RFS Blog | by Karl W. Palachuk – Relax Focus Succeed. Learn more at www.relaxfocussucceed.com



Goal-Setting Is A Lot Like Dieting

Goal-Setting for the New Year

One of the (many) reasons Americans are overweight is that we “diet.” Diet was not intended to be a verb. It used to be a noun. One has a diet. One’s diet consists of moderate amounts of . . . something. But now it’s a verb. When we say we are dieting, what we really mean is that we’re going to change our eating habits for a short period of time to reduce weight.

And when we go off the diet, we’ll gain that weight back. Why? Because we haven’t changed anything else, and we haven’t made permanent changes in what we eat or how much we exercise.

Here’s the dirty little secret that everyone knows, but doesn’t want to believe: If you eat less and exercise more, you’ll lose weight.
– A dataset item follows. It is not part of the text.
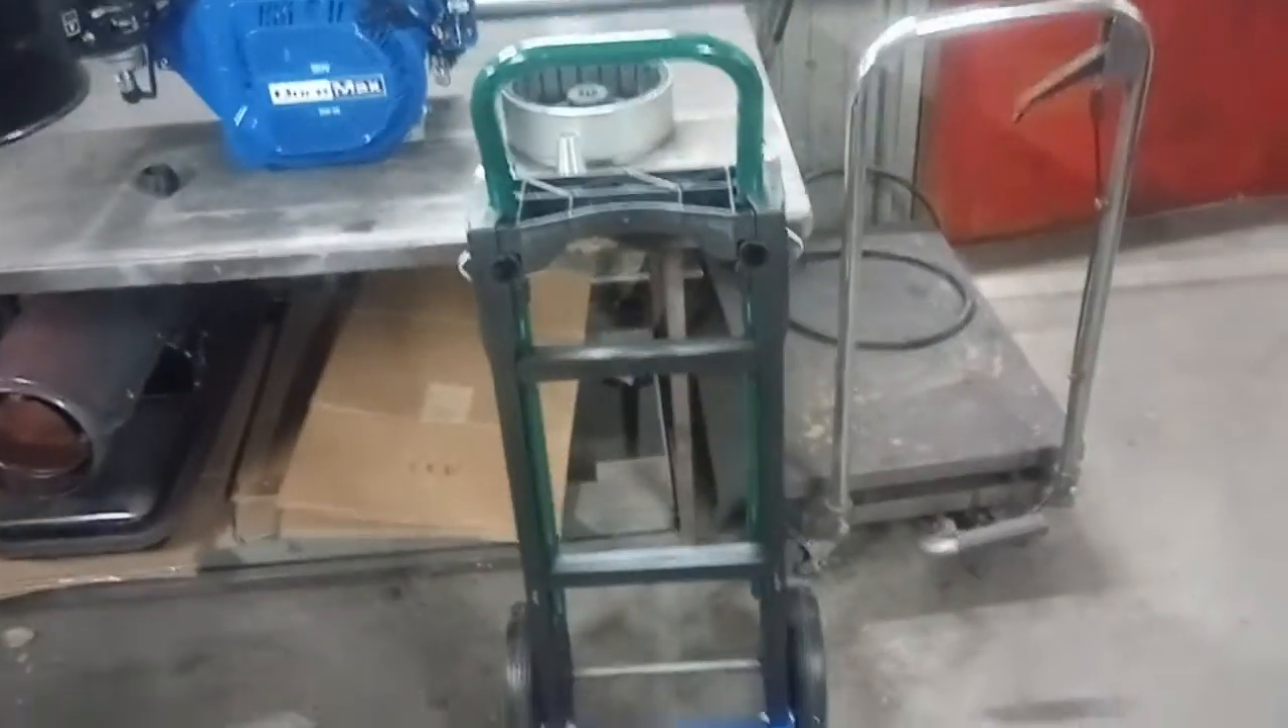All right so I went ahead and unbox everything put the cart together.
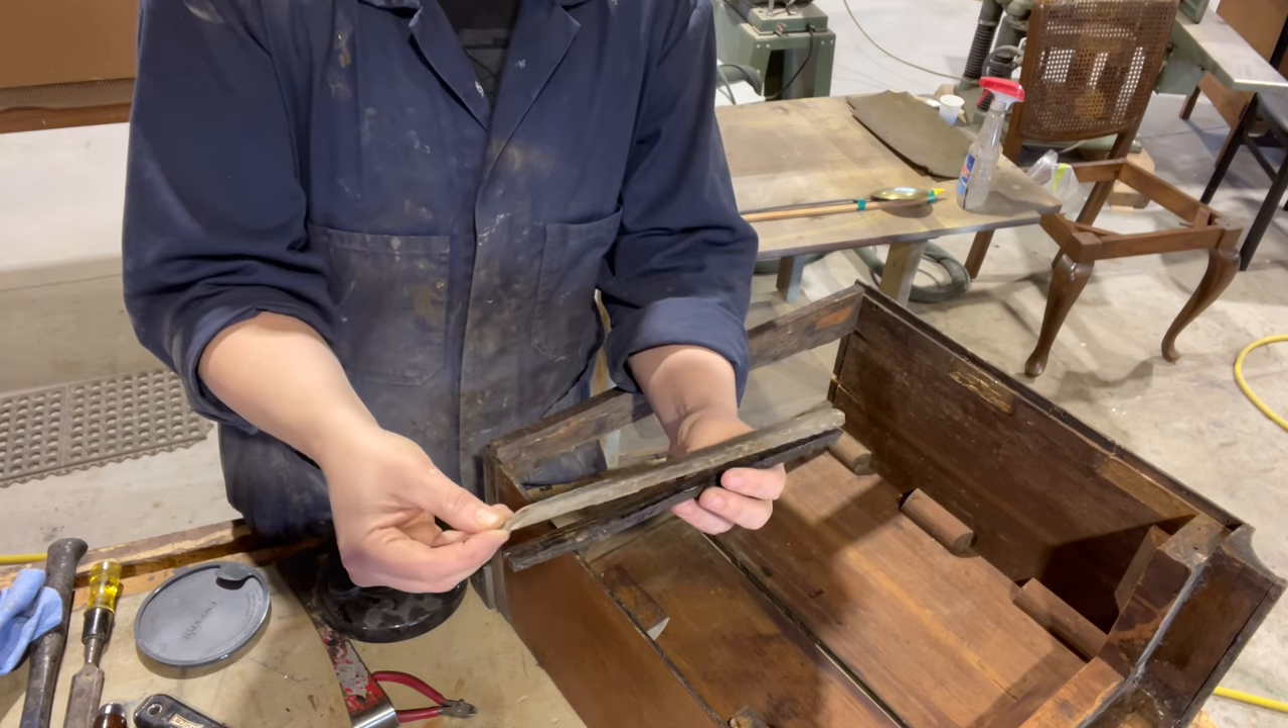We've got the trim off here.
But it’s not temporary. You have to balance the calories you consume with the calories you burn. And you have to do it consistently over time.

What every dietician will tell you is that your “diet” should consist of a variety of healthy foods in a quantity that is appropriate for your desired size — and that you should maintain this for the rest of your life. You don’t go on a diet and off a diet. Your diet is what you eat on a regular basis.

Short term diet changes (“diets”) don’t do any good in the long run.

Goal setting is very much the same way. Only worse.

Most of us have spent some time setting goals, but we certainly don’t have a habit of it. We wrote those goals down but can’t find them right now.

Such goal-setting exercises are short-term or one-time things. And they aren’t really very useful. On occasion someone might be inspired and commit to a change in behavior, but this is rare.

Meaningful goal-setting is an iterative process. That means you do it, evaluate the results, do it again, evaluate the results, do it again, evaluate the results, do it again, etc.

You are always fine-tuning the goals and, at the same time, keeping in touch with them.

I am shocked when I ask people about the three most important values in their life or the three most important goals for their life. Almost no one can anwer these questions. They have to think about it.

If you are not in touch with your most important values and goals, the next question is What are you doing with your time here on earth?

There’s an old saying: “If you don’t stand for something, you’ll fall for anything.” If you don’t set you own agenda for your life, the world will do it for you!

Goal setting is a bad name (just as diet is a bad name). I wish there were a better term, but every knows what it means.

When you do set goals, it should not be thought of as an action that you check off your list. 

___ Set goals for life.Check. Done.

Now where’s that remote control?

Goal-setting starts with identifying the values and principles you hold dear. Then you can define the various roles you play in your life (parent, employee, spouse, community member, etc.), and finally the goals you have for each role.

Like anything else, goal-setting can be organized into an easily-managed set of steps. Once you’ve been through it once, you just need to keep it tuned up.